■ What to produce: Scan the entries below for the word "none". Copy each line that has it.

▶

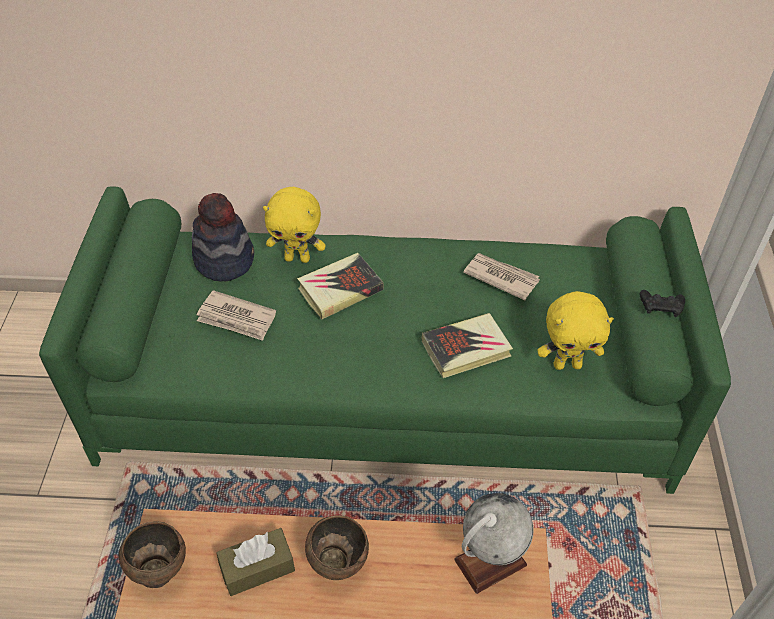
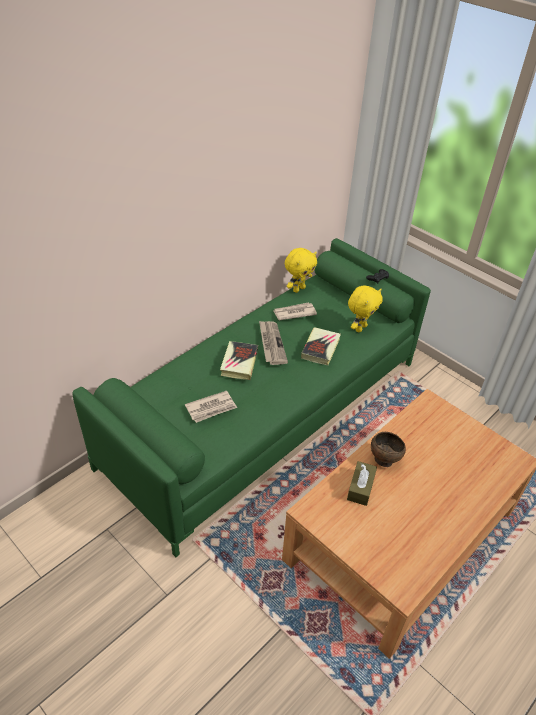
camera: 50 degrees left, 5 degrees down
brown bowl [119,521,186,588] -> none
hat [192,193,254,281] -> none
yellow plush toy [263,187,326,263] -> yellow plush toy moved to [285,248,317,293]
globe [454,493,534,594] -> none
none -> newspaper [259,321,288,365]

◀

■ Exercise answer:
brown bowl [119,521,186,588] -> none
hat [192,193,254,281] -> none
globe [454,493,534,594] -> none
none -> newspaper [259,321,288,365]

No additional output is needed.